Indique se cada afirmação concorda com o texto sobre a origem da sociedade cabo-verdiana, respondendo sim ou não e citando com exatidão as palavras do texto que o decidem: (a) As ilhas de Cabo Verde estiveram desabitadas até ao século XV. (b) Segundo Iva Cabral, as primeiras gerações de habitantes eram constituídas por homens mestiços. (c) A elite endógena cabo-verdiana recebeu o nome de «Nobreza da terra».

Texto de origem

━━━━━━━━━━

André Álvares de Almada, o primeiro cabo-verdiano cavaleiro da Ordem de Cristo

Jorge Cólogan y González-Massieu, Doutor em Direito
Jorge Cólogan y González-Massieu, Doutor em Direito

​Conhecer a origem histórica da sociedade cabo-verdiana, assim como a formação da sua identidade, obriga-nos a aprofundar o estudo nas primeiras gerações de habitantes das ilhas de Cabo Verde, que permaneceram desabitadas até ao século XV, quando foram descobertas e colonizadas por exploradores portugueses, estabelecendo assim o primeiro assentamento europeu em África subsaariana.

De acordo com Iva Cabral, as primeiras gerações eram constituídas pelos chamados «homens brancos honrados» de Santiago, que ocuparam a cimeira da sociedade das ilhas. Estes homens, certamente brancos, muitas vezes nobres, armadores, comerciantes e funcionários da administração central, foram os primeiros a integrar a elite inicial do arquipélago, estruturando a sociedade cabo-verdiana conforme os seus interesses económicos, as suas práticas culturais, políticas e ideológicas. Mas, com o tempo, e de acordo com um processo pacífico característico da construção da identidade do país, esta elite foi substituída por uma nova geração de homens mestiços, constituindo uma elite endógena cabo-verdiana, chamada «Nobreza da terra».

━━━━━━━━━━

Informação registada
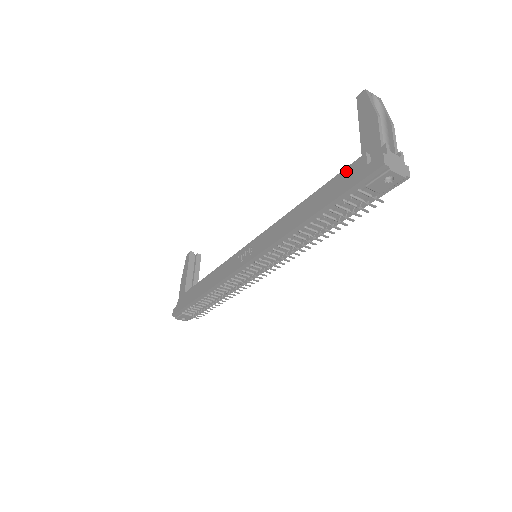
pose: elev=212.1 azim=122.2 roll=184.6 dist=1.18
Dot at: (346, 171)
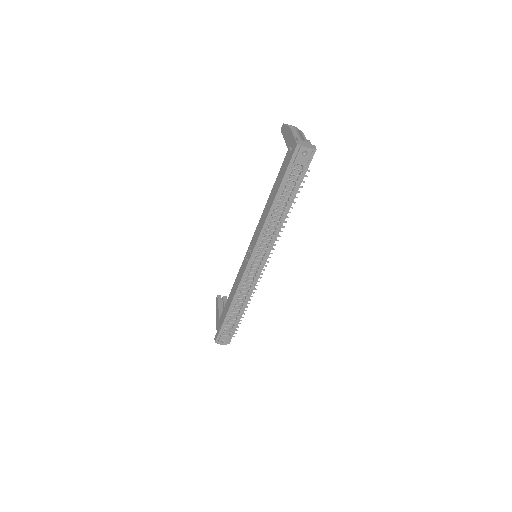
Dot at: (283, 163)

━━━━━━━━━━

Resposta esperada
(a) Sim: "que permaneceram desabitadas até ao século XV"
(b) Não: "as primeiras gerações eram constituídas pelos chamados «homens brancos honrados» de Santiago"
(c) Sim: "constituindo uma elite endógena cabo-verdiana, chamada «Nobreza da terra»"